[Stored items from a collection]
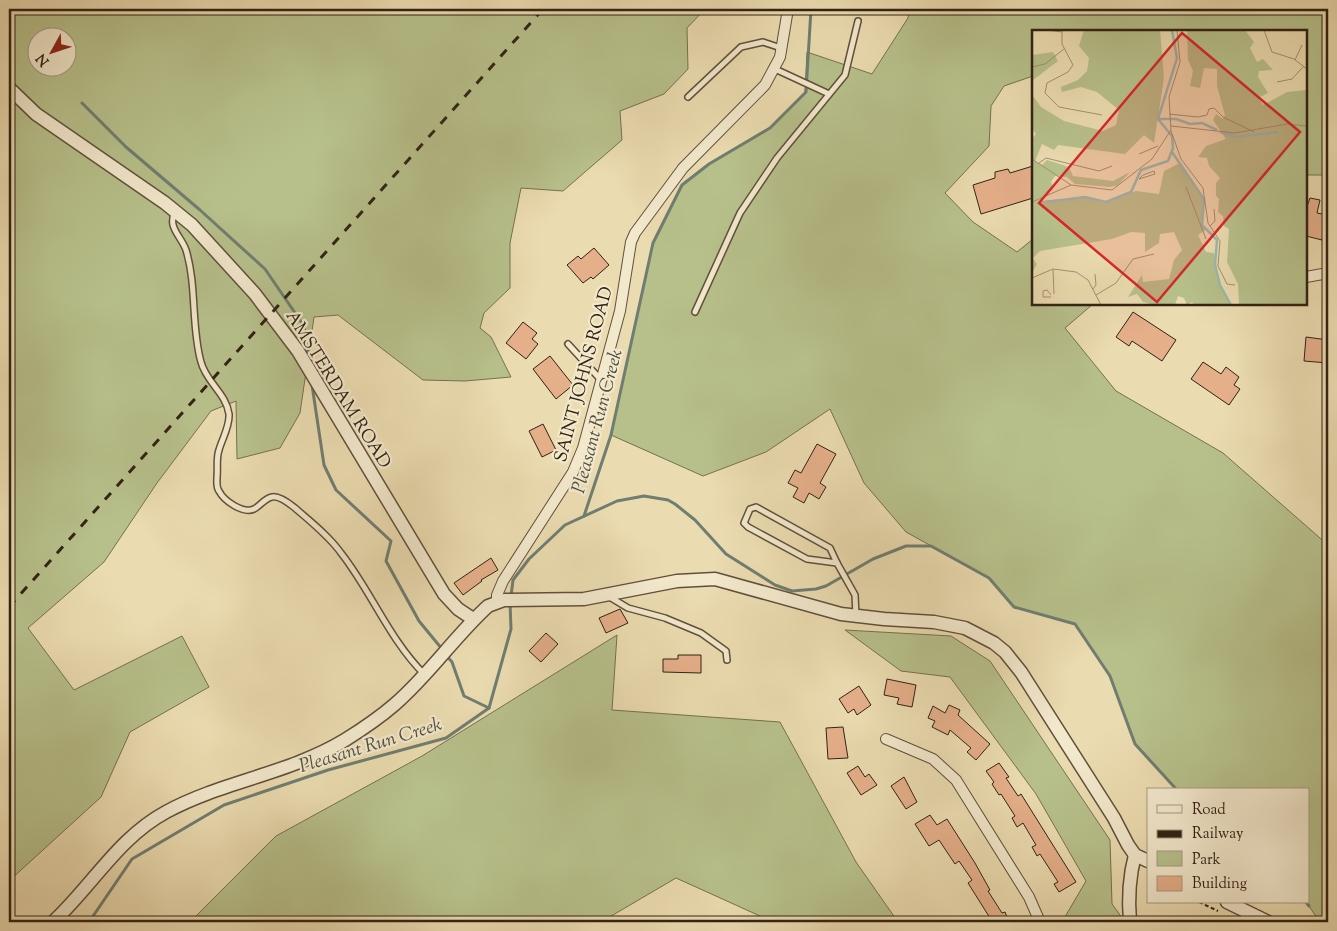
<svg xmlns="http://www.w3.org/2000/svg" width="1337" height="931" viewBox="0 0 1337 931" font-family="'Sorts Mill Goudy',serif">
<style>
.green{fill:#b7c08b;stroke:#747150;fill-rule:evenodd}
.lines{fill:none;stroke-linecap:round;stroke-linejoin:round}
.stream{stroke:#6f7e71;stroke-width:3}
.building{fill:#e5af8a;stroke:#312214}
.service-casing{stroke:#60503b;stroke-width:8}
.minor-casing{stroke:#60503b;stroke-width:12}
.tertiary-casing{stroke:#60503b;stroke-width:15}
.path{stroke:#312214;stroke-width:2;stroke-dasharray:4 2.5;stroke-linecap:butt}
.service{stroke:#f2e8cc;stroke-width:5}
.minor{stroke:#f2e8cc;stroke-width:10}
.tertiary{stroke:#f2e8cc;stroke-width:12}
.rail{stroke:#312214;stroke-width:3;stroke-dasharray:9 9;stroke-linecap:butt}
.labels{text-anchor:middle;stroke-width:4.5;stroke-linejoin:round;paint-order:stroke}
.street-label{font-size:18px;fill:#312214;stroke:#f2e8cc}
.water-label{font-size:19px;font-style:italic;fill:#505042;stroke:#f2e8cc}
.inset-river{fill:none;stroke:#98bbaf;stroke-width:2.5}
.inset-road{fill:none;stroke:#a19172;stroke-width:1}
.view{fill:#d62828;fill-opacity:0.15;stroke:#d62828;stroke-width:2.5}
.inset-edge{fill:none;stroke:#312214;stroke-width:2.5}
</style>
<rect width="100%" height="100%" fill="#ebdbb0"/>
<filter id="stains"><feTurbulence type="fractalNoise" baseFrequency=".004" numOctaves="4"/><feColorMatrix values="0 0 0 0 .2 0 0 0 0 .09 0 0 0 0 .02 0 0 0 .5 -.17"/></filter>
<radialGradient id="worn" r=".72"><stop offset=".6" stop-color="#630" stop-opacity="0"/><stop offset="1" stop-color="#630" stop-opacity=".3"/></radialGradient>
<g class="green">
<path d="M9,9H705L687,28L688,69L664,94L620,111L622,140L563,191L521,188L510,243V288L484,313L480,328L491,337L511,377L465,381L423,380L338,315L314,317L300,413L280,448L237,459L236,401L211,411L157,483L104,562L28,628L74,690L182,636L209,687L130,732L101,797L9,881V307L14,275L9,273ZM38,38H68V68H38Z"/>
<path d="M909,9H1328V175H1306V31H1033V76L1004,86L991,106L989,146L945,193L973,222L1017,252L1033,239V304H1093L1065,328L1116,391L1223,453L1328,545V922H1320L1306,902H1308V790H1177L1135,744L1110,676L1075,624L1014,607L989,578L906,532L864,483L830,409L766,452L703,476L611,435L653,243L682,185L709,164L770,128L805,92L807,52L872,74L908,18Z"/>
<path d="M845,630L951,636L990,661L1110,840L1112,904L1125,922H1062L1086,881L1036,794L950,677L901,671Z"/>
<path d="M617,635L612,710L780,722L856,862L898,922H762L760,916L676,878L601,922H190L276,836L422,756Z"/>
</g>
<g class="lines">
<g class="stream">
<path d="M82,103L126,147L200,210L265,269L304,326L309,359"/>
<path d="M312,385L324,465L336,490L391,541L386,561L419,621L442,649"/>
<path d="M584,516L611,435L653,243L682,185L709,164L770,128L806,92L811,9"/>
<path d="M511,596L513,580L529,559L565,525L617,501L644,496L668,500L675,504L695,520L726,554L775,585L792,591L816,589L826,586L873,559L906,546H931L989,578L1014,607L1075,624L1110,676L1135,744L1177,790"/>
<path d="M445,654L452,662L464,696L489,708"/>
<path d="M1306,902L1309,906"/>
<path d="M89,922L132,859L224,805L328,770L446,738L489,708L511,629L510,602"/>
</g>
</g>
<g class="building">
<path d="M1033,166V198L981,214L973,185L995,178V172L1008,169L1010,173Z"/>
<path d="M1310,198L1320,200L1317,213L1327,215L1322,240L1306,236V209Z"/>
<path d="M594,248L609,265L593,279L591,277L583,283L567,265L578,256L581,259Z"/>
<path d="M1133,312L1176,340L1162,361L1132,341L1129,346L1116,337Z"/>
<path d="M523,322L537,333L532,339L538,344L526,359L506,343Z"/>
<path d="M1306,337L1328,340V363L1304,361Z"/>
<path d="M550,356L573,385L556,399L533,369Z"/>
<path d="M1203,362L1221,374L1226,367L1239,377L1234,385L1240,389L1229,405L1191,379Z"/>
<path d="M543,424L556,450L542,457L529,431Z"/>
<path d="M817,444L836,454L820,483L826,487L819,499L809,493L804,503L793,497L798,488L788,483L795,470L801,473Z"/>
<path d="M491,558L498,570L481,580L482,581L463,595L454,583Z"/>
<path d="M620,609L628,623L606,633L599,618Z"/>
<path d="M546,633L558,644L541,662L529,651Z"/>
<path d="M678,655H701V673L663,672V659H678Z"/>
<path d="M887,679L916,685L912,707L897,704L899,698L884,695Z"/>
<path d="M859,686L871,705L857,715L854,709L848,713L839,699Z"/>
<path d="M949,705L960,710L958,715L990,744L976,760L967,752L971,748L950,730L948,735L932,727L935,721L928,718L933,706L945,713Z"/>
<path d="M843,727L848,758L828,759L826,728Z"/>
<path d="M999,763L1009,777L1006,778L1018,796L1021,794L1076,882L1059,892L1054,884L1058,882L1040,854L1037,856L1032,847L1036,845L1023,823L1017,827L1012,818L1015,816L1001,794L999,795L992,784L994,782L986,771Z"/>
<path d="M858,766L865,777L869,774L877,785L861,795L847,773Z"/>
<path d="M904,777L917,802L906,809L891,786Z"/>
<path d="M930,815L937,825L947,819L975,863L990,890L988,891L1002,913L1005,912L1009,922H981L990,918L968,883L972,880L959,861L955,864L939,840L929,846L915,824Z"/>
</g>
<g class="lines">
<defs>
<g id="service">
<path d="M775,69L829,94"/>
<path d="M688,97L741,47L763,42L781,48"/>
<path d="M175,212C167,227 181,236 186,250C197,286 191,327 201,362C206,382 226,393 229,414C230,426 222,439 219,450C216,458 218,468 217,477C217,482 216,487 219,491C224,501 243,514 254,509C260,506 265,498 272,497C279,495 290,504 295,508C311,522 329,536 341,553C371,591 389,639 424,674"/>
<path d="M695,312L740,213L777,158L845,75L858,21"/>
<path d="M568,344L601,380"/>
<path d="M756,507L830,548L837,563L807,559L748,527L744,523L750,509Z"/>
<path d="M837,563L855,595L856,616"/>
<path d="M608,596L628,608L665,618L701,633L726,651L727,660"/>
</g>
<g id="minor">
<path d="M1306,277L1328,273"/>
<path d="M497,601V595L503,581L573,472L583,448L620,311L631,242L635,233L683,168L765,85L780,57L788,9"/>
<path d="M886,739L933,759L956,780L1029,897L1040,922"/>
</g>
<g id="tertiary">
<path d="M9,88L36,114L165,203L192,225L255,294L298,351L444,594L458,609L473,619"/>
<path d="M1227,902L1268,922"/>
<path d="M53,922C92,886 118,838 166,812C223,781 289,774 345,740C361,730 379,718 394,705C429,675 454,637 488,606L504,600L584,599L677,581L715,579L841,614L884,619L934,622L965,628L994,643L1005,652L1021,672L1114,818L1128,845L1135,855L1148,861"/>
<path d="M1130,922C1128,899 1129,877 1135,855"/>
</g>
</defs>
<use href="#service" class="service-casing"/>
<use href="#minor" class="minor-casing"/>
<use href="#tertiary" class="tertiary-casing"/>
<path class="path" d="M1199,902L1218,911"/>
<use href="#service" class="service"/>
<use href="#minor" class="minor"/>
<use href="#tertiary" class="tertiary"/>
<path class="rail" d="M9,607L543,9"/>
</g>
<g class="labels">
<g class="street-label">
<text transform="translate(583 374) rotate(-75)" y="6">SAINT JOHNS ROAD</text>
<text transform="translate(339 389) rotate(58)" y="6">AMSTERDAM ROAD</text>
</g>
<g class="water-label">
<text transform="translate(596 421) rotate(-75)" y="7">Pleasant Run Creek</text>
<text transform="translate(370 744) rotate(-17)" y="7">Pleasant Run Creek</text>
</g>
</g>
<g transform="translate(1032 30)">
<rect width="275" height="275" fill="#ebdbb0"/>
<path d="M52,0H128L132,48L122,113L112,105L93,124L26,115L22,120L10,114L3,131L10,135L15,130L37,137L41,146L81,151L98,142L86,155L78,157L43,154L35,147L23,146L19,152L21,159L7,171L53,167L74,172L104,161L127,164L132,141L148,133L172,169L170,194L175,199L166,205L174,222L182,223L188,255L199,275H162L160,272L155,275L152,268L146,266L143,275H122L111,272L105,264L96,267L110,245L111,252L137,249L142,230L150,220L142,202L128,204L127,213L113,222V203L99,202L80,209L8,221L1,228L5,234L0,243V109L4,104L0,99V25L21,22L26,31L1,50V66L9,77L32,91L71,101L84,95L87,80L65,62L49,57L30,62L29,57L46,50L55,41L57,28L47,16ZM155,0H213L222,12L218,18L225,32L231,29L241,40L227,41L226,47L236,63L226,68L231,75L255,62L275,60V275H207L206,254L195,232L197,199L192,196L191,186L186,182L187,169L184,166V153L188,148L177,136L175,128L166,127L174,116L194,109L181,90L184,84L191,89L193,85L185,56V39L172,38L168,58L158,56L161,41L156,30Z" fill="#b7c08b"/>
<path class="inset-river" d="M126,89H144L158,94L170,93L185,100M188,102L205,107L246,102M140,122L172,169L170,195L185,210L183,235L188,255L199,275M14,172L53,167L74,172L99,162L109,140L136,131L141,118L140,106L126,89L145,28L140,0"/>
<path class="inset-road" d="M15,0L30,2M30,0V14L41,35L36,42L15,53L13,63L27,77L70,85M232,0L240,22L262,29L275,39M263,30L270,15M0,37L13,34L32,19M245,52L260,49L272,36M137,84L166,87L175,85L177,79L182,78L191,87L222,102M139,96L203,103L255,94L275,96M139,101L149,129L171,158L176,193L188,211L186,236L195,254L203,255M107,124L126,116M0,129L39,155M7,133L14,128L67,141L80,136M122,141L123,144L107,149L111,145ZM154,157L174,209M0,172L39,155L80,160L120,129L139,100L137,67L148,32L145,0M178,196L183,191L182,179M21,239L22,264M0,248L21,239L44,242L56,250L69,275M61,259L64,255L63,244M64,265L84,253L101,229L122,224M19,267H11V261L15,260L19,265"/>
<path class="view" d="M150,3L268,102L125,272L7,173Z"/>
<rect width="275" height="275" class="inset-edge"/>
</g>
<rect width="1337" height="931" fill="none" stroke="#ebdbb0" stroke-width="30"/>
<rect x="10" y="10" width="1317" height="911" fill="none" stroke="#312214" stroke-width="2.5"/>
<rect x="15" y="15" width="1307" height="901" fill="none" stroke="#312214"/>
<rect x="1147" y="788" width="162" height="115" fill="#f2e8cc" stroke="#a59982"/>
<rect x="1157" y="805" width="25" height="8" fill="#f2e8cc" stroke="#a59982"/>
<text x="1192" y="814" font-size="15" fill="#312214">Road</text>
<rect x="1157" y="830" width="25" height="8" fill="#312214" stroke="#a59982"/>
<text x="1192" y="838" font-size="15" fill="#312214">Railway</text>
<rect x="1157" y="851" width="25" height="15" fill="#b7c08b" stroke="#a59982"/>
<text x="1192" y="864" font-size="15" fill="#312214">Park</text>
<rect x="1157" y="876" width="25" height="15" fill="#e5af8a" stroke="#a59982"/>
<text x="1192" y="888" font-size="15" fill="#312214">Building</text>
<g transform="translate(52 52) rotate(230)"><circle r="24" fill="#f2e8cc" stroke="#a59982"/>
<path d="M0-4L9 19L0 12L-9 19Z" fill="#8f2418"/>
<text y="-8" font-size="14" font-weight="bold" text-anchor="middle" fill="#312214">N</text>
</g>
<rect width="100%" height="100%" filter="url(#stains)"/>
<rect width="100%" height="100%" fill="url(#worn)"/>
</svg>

EXERCISE OBJECTIVE
Look through the records and copy every line that has the word "labels".

ANSWER FOR THE TASK
.labels{text-anchor:middle;stroke-width:4.5;stroke-linejoin:round;paint-order:stroke}
<g class="labels">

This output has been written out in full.